▶ **DIRECTIVE**
Reproduce the lines of the rows below unchanged, starting with the line containing "Skip to content" and continuing through the line containing "Franchise Success Stories", both included.

[[ RECORDS SHOWN open ]]

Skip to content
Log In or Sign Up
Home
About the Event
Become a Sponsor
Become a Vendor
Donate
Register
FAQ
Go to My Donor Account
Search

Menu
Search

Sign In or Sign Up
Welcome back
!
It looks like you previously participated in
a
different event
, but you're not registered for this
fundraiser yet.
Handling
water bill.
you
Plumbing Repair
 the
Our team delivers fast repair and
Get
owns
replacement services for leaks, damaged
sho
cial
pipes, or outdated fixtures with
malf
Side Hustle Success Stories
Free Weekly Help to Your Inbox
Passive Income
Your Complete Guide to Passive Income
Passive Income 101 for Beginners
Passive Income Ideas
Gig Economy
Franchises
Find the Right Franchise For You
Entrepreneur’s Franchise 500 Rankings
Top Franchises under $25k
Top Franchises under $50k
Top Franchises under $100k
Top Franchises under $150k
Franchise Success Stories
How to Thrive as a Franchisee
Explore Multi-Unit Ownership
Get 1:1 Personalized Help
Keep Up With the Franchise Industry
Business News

[[ RECORDS SHOWN closed ]]
[[ RECORDS SHOWN open ]]

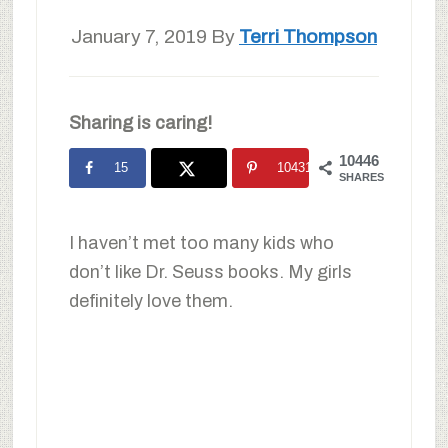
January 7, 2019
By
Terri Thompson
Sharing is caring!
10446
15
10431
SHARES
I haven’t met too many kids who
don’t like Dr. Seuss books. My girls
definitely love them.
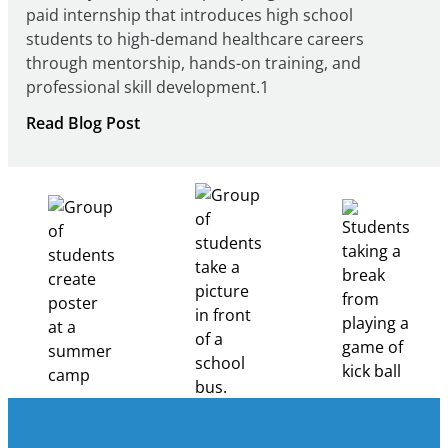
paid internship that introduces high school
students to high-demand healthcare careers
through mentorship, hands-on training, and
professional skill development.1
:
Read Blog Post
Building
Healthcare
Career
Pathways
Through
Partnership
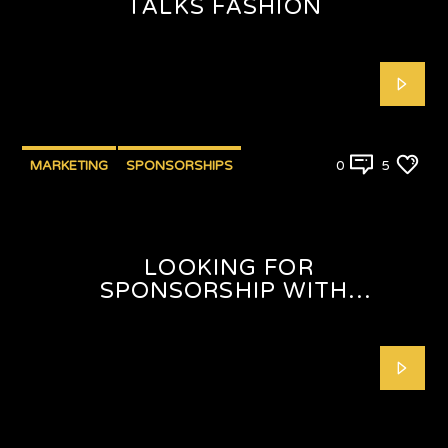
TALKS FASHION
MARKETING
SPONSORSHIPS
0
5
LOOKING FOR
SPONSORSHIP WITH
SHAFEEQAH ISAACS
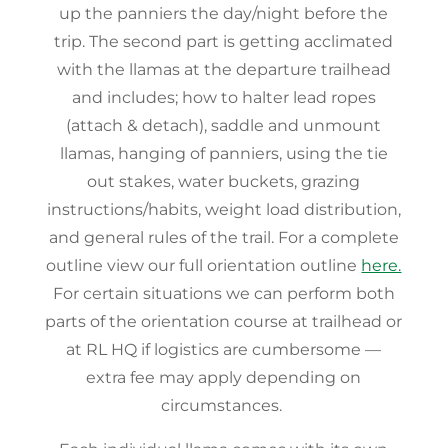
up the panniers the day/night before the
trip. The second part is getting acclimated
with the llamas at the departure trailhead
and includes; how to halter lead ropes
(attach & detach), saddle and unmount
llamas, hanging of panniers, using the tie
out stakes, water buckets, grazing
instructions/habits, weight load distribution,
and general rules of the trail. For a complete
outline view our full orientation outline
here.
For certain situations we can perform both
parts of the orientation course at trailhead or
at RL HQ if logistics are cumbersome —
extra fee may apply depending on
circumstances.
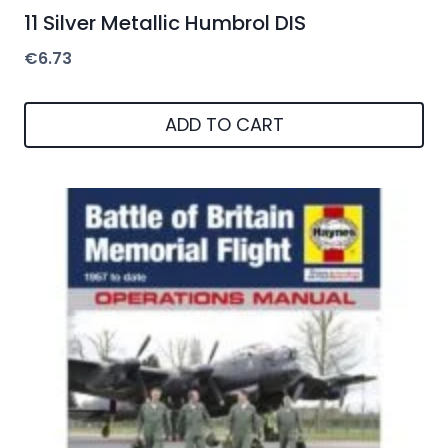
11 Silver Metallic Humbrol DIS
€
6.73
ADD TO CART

[[ RECORDS SHOWN closed ]]
[[ RECORDS SHOWN open ]]

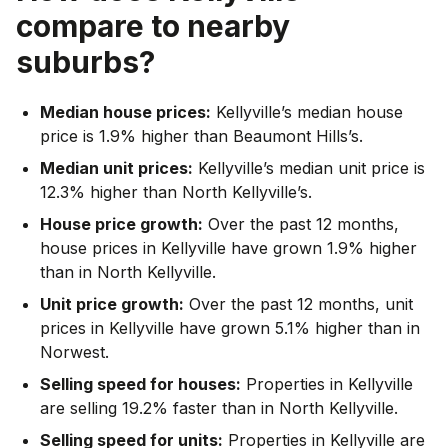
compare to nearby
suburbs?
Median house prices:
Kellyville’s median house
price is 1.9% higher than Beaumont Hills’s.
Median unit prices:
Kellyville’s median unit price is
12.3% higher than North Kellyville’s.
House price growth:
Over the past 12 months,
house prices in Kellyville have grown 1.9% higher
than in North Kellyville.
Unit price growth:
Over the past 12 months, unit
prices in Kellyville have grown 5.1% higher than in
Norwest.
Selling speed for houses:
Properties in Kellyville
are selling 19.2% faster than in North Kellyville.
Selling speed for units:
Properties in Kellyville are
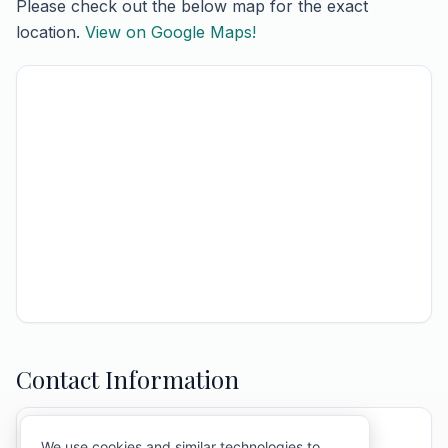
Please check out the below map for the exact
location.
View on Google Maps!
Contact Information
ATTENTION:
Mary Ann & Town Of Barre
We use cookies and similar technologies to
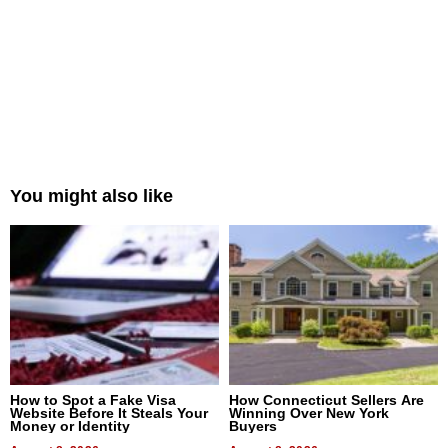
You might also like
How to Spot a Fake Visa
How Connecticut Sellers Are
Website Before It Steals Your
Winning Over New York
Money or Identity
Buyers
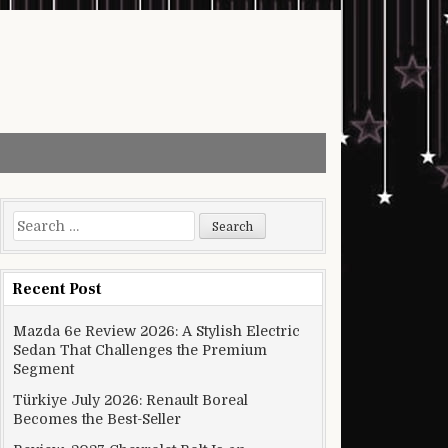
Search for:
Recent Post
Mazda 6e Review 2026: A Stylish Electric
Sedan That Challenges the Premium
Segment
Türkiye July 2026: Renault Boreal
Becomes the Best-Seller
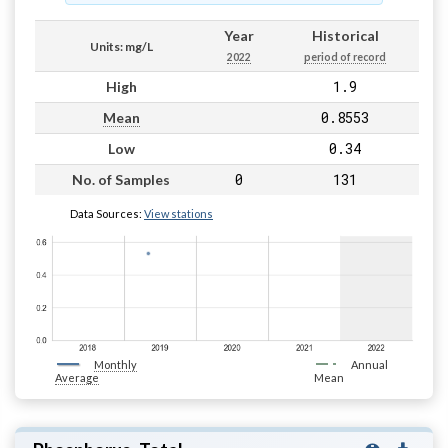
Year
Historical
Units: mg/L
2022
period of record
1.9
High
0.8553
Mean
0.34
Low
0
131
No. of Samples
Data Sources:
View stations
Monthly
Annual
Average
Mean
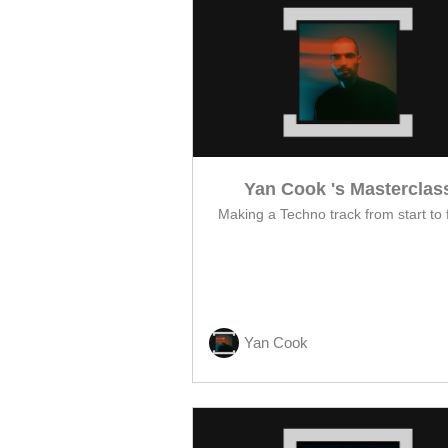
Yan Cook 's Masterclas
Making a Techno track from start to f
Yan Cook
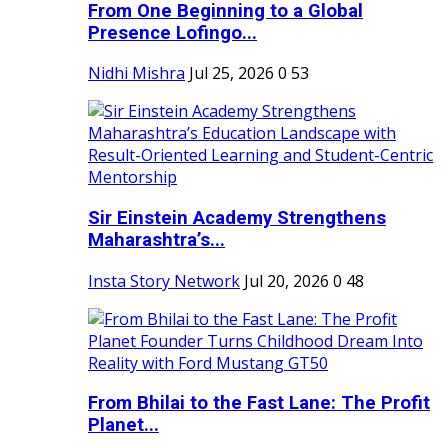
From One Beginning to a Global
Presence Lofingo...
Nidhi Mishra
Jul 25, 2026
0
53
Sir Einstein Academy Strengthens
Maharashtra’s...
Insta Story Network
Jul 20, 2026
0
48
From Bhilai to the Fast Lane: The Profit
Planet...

[[ RECORDS SHOWN closed ]]

▶ **SOLUTION TO THIS TASK**
Skip to content
Log In or Sign Up
Home
About the Event
Become a Sponsor
Become a Vendor
Donate
Register
FAQ
Go to My Donor Account
Search

Menu
Search

Sign In or Sign Up
Welcome back
!
It looks like you previously participated in
a
different event
, but you're not registered for this
fundraiser yet.
Handling
water bill.
you
Plumbing Repair
 the
Our team delivers fast repair and
Get
owns
replacement services for leaks, damaged
sho
cial
pipes, or outdated fixtures with
malf
Side Hustle Success Stories
Free Weekly Help to Your Inbox
Passive Income
Your Complete Guide to Passive Income
Passive Income 101 for Beginners
Passive Income Ideas
Gig Economy
Franchises
Find the Right Franchise For You
Entrepreneur’s Franchise 500 Rankings
Top Franchises under $25k
Top Franchises under $50k
Top Franchises under $100k
Top Franchises under $150k
Franchise Success Stories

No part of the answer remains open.